§ **EXTRACTED DATA**:
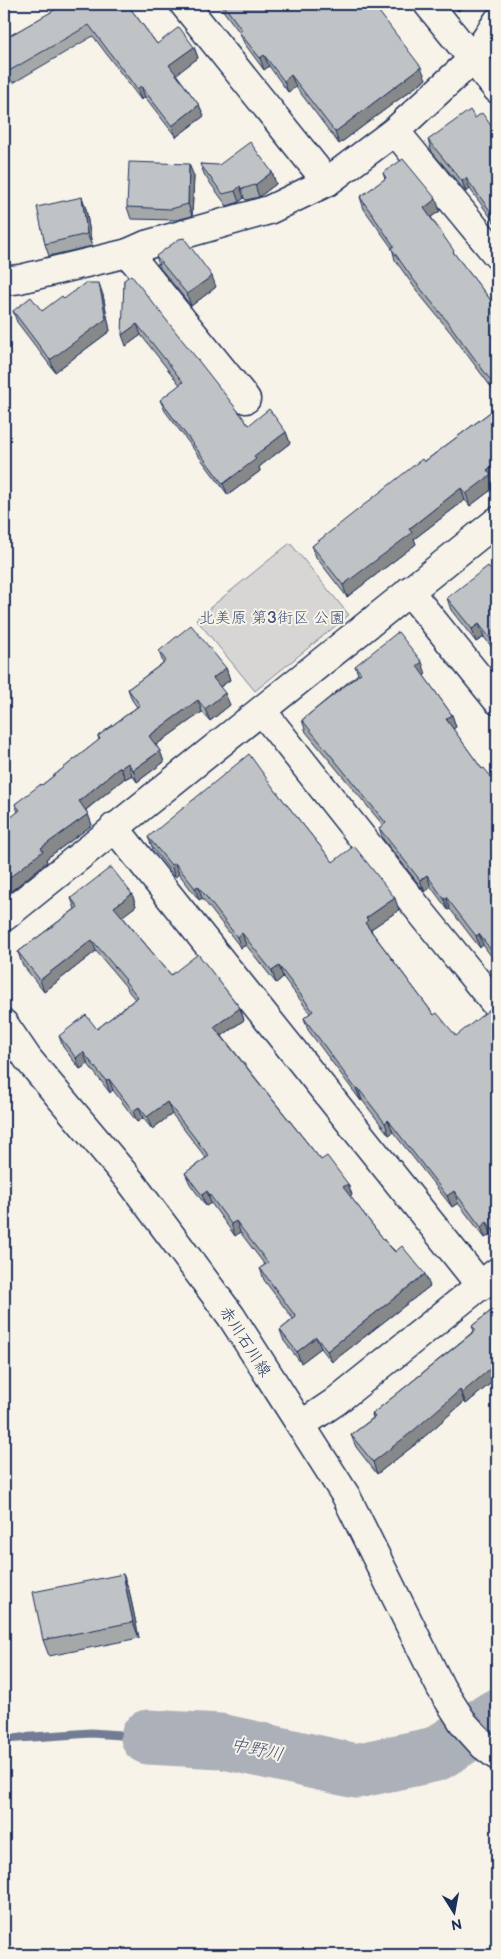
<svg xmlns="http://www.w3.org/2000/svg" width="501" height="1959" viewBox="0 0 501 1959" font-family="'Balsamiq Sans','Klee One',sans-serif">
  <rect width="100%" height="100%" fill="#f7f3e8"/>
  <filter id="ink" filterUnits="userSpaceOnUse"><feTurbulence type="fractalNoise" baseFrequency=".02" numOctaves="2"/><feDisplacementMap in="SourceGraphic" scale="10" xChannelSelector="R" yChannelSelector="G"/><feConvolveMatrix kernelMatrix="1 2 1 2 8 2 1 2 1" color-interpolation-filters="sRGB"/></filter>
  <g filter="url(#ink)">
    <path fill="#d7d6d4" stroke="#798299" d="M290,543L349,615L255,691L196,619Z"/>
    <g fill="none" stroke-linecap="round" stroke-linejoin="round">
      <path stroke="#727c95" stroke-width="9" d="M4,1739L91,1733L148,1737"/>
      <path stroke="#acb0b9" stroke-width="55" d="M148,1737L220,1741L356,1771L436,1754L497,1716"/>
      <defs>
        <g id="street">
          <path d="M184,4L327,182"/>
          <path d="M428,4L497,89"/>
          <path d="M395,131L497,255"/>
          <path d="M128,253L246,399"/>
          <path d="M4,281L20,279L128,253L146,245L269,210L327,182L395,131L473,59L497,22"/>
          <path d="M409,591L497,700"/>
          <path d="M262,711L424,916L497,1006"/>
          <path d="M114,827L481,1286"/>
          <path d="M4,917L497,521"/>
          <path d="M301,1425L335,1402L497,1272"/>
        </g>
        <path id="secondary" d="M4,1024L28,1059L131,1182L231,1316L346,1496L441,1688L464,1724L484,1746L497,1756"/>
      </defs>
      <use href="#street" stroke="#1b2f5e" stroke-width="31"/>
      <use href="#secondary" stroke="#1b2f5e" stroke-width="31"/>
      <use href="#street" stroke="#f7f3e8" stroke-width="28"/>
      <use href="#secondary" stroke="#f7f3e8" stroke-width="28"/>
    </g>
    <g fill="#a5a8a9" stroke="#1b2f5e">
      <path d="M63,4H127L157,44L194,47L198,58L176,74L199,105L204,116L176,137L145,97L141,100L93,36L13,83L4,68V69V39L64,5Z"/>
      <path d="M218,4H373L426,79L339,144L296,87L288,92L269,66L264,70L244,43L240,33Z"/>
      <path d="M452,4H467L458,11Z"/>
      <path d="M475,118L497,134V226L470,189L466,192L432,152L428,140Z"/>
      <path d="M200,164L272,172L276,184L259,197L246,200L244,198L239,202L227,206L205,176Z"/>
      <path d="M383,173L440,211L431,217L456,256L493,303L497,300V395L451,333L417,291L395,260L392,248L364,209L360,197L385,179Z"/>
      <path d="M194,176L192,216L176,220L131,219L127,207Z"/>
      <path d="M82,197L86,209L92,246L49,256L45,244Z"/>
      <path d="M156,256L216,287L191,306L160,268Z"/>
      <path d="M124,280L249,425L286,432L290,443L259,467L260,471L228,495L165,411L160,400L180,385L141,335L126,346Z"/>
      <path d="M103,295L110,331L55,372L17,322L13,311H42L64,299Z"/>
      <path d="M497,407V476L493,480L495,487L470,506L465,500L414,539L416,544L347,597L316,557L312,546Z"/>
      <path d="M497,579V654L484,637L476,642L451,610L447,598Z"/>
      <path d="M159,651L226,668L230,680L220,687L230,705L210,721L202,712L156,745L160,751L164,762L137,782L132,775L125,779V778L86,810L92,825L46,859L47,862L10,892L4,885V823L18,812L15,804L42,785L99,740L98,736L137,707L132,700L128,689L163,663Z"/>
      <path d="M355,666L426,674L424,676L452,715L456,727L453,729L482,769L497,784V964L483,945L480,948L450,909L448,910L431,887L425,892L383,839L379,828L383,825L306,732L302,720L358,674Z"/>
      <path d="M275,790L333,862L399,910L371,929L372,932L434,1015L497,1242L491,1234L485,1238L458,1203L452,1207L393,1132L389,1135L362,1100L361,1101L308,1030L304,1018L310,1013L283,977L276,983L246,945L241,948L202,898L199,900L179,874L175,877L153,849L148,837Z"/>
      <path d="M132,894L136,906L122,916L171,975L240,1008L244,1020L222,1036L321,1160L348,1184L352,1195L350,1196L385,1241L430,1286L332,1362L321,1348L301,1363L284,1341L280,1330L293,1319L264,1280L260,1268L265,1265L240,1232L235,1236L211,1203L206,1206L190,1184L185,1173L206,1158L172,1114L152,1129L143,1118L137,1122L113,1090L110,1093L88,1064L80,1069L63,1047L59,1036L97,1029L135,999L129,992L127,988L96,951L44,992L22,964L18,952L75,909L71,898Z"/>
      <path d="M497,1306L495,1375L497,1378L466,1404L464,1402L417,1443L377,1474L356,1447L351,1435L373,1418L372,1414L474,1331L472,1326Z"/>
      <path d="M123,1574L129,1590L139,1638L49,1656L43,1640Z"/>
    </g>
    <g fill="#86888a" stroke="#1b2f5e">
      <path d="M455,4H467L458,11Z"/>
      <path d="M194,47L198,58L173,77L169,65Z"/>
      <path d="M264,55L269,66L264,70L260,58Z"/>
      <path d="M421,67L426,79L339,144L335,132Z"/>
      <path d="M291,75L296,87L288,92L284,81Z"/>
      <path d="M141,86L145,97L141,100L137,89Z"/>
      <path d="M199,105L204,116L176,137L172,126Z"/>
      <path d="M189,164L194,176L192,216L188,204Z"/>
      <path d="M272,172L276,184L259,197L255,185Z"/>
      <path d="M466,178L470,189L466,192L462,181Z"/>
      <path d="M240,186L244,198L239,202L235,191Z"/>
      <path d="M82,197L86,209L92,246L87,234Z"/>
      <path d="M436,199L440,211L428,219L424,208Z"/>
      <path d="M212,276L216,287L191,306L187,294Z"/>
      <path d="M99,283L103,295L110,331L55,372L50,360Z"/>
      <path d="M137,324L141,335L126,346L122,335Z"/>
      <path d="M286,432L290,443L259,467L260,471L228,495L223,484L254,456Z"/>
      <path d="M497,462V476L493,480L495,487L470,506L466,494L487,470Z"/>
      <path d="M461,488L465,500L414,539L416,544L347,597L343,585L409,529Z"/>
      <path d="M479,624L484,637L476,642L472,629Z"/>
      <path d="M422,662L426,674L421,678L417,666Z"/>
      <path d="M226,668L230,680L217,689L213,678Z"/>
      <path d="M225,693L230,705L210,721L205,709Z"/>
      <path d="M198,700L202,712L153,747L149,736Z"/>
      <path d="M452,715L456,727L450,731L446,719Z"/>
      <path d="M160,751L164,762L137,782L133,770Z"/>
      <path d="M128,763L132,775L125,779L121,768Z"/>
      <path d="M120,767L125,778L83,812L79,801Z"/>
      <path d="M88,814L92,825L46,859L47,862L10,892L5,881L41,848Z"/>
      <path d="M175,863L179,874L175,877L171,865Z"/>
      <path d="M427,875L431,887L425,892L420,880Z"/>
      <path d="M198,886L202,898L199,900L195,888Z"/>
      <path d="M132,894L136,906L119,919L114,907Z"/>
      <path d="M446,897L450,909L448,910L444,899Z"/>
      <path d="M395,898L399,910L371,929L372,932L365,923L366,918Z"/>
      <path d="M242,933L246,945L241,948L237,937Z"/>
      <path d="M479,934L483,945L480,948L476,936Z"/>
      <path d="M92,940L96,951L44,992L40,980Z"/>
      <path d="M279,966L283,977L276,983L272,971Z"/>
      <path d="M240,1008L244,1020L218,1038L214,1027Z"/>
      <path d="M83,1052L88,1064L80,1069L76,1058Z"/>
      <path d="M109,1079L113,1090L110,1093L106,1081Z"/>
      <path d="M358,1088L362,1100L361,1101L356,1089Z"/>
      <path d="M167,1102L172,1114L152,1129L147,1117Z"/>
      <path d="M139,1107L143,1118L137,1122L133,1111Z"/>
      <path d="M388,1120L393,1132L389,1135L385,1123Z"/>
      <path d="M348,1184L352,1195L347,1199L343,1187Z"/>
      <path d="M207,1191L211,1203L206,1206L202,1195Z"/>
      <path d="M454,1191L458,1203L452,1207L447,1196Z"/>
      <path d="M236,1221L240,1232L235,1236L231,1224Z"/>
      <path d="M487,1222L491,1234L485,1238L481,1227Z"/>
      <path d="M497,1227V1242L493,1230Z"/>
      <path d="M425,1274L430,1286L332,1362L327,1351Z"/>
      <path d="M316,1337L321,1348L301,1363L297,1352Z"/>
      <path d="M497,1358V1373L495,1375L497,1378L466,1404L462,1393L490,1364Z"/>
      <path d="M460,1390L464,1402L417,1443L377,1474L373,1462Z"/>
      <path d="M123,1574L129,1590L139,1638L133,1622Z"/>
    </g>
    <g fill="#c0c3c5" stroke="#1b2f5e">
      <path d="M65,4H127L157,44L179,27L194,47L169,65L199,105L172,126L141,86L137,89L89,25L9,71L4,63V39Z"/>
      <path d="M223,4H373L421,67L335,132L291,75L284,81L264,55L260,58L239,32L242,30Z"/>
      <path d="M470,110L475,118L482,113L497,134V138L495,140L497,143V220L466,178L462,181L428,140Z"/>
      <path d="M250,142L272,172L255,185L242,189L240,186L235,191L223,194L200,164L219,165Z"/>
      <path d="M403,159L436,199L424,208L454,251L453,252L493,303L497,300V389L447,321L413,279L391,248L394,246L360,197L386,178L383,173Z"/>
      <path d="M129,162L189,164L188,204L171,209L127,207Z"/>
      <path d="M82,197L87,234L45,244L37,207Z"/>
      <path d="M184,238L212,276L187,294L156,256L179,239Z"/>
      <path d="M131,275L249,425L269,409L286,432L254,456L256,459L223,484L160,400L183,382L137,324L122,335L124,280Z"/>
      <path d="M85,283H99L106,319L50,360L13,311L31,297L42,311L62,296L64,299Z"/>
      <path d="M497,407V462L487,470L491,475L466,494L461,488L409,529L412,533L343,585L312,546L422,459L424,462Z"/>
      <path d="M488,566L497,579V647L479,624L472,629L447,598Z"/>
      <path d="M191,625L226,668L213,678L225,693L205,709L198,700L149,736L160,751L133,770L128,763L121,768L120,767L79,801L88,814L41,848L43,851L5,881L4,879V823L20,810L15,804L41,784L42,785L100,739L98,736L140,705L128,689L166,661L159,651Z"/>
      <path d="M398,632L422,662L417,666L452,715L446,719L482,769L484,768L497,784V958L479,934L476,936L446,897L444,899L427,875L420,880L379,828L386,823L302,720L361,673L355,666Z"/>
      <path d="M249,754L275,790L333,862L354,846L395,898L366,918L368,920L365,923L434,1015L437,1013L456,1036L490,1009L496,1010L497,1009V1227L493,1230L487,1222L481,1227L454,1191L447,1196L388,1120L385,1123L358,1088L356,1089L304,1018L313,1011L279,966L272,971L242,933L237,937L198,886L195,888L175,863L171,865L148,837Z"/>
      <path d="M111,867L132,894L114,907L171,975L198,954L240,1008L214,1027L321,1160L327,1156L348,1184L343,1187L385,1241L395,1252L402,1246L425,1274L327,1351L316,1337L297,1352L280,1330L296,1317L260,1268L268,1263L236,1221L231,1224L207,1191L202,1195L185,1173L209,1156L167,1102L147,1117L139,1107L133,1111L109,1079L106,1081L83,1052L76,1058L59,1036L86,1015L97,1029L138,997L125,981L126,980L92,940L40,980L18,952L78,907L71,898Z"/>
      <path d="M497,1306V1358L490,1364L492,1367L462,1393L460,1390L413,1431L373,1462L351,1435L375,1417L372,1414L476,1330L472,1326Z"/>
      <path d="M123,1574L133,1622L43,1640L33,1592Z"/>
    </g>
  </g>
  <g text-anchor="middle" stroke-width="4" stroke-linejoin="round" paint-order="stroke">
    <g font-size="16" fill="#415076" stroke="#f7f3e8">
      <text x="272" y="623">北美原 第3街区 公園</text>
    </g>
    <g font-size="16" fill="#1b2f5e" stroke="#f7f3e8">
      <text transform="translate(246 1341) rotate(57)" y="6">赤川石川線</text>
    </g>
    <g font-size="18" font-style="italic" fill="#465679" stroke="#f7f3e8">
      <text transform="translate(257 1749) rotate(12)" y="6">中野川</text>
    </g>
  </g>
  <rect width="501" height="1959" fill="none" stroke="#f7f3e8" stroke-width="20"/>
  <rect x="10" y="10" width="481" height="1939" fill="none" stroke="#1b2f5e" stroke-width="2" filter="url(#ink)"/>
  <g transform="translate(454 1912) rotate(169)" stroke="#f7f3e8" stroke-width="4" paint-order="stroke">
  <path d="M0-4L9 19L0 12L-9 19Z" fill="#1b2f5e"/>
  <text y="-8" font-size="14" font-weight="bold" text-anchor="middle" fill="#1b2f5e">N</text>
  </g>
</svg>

§ **WHAT IS BEING ASKED**: Going through the records above, count the lines that include the word "anchor". Give the number alone.

§ **YOUR RESPONSE**: 2